Home | News | ‘Entitled to get a better job’: Turnbull on hypothetical aged care worker

‘Entitled to get a better job’: Turnbull on hypothetical aged care worker

“The 60-year-old aged care worker in Burnie is entitled to aspire to get a better job, is entitled to get a promotion, is entitled to be able to earn more money.”

This is the phrase Malcolm Turnbull uttered in Parliament question time yesterday that has drawn the ire of Labor and has aged care groups working again to boost the perception of the sector.

Turnbull was responding to questioning from Labor about his personal income tax plans, in particular, to a query from opposition leader Bill Shorten about whether a hypothetical 60-year-old aged care worker in Burnie, Tasmania, should aspire to be an investment banker from Rose Bay to get a better tax cut.

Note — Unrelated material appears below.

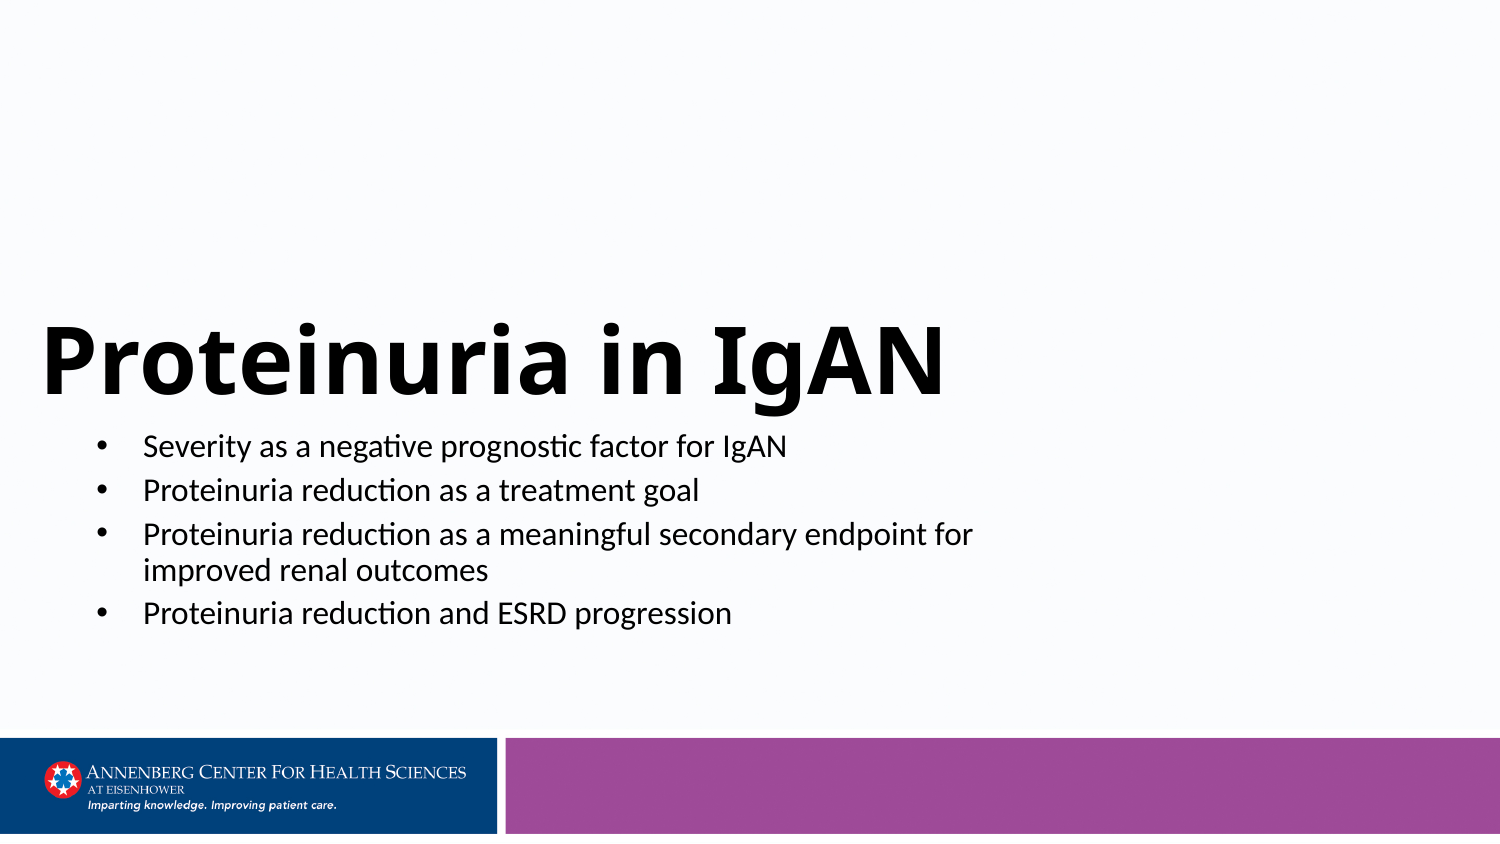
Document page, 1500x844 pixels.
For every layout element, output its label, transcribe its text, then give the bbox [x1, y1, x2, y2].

Following his initial reply and some jeers from fellow politicians, Turnbull added: "No. Working in aged care is a good job, but you are entitled to seek to earn more.

"Every worker, every Australian is entitled to aspire to earn a better income."

Shorten took to Twitter afterwards to say that same aged care worker “shouldn't have to ‘get a better job’ to get a better tax cut, or a modicum of respect” from the prime minister.

Aged & Community Services Australia (ACSA) took the statements as an opportunity to urge young Australians to aspire to a career in aged care, highlighting recent reports of high job satisfaction and demand for new blood.

Contrary to the views expressed in parliament, the aged care industry is made up largely of individuals who gain huge personal satisfaction from their efforts working tirelessly to improve the lives of older Australians, chief executive Pat Sparrow said.

ACSA pointed to a recent HESTA report drawing on the super fund's more than 200,000 members working in the space.

While the report, Transforming Aged Care – reimagining the aged care workforce of tomorrow, found the aged care sector is facing a potential shortfall of 80,000 workers over the next five years, the majority (77 per cent) of workers surveyed indicated that they intend to remain in the sector for the long term.

HESTA chief executive Debby Blakey said aged care employees spoke of how rewarding they found caring for Australia’s elders. “[They spoke] of special moments shared, of wanting to make a difference, or simply the power of being there to listen.”

In keeping with the demand for workers projected in the HESTA report, recent SEEK data revealed that jobs in community services & development was the second-strongest area of job ad growth in the year to April, 2018.

Healthcare experienced a 19 per cent increase in job ads in April compared with 12 months prior. SEEK put this down to substantial growth in physiotherapy, occupational therapy and rehabilitation, and aged care nursing job ads.

Sparrow said: “High demand for aged care workers is a stand-out feature of our labour market and will be one of the most durable trends in employment in coming decades.

“If young Australians aspire to a job that offers the rewards of genuine human care and contact as well as the bonus of a high degree of reliability in demand for their work into the future, then we urge them to aspire to a career in aged care.”